Wednesday, June 21, 2017

Review of "Forging a President: How the Wild West Created Teddy Roosevelt," by William Hazelgrove



Review of
Forging a President: How the Wild West Created Teddy Roosevelt, by William Hazelgrove ISBN 978-1-62157-4767

Five out of five stars
 A very sickly, asthmatic child, many people believed that Theodore Roosevelt would never live to adulthood. Growing up in a time when there was little in the way of treatments for his respiratory ailments, his father would hitch up a buggy, drive the team as fast as possible and have young Theodore put his head into the wind so that air would be forced into his lungs.
 Yet, survive to adulthood he did, only to have his wife and mother die within a few hours of each other. A semi-broken man, he handed his daughter over to a relative and left political life for the last vestiges of the frontier in what was then the Dakota Territory. It was indeed a wild time with no law other than what one could make for themselves, an environment where only the strong survived.  
 In many ways harboring what we would now describe as a “death wish,” Roosevelt went out there and literally faced down murderous men and Native Americans, operated outdoors in the most horrific of weather conditions and was a true cowboy, working on and owning a cattle ranch. Often mistaken for a soft gentleman from the east due to his looks and educated speech, Roosevelt never hesitated to stand his ground. There were many times when he could easily have become just another largely anonymous death in the savage land of the Dakotas in the 1880’s.
 This book is a great adventure tale of the actions of Theodore Roosevelt during this period of his life. So much of the western genre of entertainment is exaggerated for effect, in this case, it all really happened.

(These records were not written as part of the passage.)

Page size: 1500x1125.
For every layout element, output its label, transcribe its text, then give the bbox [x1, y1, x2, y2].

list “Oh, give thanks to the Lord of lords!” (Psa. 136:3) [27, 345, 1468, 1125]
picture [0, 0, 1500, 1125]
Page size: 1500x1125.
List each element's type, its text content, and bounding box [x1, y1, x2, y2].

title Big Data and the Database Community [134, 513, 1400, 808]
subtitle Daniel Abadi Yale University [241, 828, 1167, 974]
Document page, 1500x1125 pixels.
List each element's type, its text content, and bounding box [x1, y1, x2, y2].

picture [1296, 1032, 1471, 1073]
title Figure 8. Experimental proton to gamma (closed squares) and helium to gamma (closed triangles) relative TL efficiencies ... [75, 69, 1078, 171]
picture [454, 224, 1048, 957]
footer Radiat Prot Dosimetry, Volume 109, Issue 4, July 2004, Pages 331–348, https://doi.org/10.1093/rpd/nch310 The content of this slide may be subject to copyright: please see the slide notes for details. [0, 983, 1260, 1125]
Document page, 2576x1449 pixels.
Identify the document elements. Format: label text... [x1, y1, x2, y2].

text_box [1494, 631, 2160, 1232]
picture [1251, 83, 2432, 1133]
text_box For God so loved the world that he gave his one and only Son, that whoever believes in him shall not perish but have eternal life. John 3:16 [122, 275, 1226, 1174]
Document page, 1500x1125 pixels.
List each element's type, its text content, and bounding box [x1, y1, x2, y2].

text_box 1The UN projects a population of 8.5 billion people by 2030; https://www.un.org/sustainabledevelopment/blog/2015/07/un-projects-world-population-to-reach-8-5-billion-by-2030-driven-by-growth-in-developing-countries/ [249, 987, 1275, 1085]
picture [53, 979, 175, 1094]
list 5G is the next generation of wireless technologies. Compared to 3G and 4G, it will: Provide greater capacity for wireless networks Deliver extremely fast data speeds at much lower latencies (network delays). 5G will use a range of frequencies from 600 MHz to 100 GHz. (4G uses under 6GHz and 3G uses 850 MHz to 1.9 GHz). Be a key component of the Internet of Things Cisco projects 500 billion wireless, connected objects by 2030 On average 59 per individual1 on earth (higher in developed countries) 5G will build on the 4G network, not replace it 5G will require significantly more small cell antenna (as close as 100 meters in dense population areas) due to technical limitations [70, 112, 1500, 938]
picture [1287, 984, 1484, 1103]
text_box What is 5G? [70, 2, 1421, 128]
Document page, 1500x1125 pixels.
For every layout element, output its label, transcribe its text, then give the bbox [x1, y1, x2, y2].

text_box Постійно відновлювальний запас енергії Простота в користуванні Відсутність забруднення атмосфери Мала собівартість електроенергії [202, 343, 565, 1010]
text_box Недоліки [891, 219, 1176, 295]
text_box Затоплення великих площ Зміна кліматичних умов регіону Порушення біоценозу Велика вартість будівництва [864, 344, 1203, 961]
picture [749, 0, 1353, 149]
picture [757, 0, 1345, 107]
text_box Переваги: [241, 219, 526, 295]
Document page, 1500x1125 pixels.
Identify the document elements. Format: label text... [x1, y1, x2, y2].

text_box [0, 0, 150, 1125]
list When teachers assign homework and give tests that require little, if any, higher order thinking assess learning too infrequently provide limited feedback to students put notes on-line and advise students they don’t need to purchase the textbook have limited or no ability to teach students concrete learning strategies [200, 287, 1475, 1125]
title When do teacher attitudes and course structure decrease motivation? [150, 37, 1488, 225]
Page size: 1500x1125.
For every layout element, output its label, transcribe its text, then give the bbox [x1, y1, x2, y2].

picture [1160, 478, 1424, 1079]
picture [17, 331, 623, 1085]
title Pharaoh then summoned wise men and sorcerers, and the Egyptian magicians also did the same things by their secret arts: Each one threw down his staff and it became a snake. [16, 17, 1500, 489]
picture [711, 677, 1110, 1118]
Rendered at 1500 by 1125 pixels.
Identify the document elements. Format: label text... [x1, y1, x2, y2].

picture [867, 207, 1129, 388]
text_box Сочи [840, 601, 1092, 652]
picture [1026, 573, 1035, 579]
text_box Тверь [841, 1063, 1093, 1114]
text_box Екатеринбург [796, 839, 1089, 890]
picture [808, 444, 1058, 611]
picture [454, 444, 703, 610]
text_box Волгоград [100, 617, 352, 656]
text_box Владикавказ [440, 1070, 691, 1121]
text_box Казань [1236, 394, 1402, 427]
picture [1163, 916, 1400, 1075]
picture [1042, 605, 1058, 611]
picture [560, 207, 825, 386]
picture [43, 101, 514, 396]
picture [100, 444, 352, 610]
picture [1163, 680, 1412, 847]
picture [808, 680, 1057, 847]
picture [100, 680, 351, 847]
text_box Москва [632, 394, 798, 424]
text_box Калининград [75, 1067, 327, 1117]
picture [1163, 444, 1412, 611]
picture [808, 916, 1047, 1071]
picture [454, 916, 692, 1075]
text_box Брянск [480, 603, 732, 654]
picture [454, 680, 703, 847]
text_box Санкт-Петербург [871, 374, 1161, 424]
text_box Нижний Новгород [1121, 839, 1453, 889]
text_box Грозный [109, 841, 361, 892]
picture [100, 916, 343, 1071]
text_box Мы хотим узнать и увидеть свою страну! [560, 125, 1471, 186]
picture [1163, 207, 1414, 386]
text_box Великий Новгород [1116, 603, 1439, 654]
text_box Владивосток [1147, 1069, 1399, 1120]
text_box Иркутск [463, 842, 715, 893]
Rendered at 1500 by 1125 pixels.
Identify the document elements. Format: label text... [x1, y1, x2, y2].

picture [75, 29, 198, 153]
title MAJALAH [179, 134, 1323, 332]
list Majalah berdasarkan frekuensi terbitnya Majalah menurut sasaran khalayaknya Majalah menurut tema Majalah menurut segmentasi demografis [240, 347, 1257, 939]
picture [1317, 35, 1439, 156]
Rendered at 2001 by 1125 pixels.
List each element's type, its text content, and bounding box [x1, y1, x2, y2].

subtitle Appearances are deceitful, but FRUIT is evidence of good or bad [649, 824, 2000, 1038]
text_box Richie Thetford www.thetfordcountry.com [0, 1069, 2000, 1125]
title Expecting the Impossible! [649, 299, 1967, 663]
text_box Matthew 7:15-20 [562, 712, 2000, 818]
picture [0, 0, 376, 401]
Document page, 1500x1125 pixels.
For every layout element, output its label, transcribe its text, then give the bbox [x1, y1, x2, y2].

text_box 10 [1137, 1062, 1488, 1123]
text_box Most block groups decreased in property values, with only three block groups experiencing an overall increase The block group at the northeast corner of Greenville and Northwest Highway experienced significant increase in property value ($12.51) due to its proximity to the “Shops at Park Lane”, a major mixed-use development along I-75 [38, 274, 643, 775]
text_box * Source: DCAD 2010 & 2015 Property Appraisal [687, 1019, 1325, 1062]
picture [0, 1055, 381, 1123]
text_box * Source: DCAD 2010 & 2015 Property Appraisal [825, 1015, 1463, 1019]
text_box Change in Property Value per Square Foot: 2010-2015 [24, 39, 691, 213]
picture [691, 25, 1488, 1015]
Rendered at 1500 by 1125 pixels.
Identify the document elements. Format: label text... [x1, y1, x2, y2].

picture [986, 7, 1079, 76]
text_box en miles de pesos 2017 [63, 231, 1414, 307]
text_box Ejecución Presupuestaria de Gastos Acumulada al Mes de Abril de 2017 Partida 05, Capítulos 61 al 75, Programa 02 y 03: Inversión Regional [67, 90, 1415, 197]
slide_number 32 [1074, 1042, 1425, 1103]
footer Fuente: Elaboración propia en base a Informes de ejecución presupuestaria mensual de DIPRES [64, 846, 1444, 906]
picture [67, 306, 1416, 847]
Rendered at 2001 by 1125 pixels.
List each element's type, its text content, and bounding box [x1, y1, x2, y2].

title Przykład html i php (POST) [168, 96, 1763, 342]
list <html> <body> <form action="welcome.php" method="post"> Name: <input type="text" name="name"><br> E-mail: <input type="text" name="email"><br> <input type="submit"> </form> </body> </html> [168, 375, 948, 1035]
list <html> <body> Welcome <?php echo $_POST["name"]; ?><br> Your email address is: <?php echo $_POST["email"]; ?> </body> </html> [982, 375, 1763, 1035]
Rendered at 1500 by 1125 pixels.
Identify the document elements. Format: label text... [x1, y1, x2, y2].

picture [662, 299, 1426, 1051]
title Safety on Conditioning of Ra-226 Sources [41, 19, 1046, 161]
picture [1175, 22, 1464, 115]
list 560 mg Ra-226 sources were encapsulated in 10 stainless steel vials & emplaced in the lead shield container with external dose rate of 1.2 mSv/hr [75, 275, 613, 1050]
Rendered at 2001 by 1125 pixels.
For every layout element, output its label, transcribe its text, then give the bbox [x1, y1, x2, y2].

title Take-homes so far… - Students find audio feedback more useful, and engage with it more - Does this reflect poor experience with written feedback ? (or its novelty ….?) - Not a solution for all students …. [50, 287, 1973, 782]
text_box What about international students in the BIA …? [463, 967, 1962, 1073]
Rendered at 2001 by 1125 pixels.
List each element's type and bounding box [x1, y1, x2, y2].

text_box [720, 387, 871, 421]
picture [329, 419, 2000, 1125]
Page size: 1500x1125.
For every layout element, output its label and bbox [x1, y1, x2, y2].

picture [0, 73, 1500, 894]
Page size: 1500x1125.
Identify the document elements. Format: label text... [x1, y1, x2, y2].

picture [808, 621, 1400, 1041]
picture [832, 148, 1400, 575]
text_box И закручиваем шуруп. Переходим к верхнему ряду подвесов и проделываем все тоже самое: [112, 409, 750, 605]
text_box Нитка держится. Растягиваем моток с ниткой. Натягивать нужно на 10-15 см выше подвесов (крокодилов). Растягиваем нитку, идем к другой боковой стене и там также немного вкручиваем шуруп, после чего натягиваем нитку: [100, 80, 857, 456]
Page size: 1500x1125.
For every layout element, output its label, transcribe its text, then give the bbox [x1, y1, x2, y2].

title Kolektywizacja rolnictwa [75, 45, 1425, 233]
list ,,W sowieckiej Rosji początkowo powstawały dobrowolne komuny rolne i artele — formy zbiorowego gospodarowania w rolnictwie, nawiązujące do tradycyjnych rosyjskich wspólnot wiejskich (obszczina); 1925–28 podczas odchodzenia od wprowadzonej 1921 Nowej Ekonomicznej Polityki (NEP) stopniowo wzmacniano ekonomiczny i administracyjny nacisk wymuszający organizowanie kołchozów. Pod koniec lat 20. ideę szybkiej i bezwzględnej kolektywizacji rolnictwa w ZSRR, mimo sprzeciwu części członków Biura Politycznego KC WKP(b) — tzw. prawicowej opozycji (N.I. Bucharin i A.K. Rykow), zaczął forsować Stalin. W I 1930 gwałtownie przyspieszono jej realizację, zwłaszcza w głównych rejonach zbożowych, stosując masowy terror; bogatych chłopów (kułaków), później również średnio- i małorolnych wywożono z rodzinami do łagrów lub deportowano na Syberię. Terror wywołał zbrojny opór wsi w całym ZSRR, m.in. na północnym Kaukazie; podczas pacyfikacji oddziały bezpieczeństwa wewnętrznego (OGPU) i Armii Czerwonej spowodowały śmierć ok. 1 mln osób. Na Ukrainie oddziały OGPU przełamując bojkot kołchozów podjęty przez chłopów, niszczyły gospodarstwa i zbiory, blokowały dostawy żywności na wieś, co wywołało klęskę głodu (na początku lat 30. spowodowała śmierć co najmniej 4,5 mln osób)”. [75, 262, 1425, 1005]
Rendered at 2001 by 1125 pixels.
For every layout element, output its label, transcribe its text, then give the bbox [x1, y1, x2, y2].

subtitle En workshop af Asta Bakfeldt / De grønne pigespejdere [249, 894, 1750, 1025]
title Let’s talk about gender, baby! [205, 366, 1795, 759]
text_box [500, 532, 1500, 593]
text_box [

Wild rides during a stampede, getting down off his horse and taking aim at one of the members of a band of Native Americans in a time when both sides hunted down and killed members of the other, acting as a lawman in tracking down thieves, punching out a man threatening him and enduring desert heat and Arctic cold. Properly done, it would be a great movie.
 In terms of overall activity, Theodore Roosevelt was the most accomplished president of the United States. He was a soldier on the ground in war, personally hearing the bullets flying about him, he served in many different political offices. His achievements as president are significant, he created the national conservation movement and was the author of 47 books covering a wide range of topics.
 This is the story of how this extraordinary man barely escaped death many times and was turned into the man with the grit to become an effective president from a man that openly expressed his desire to die.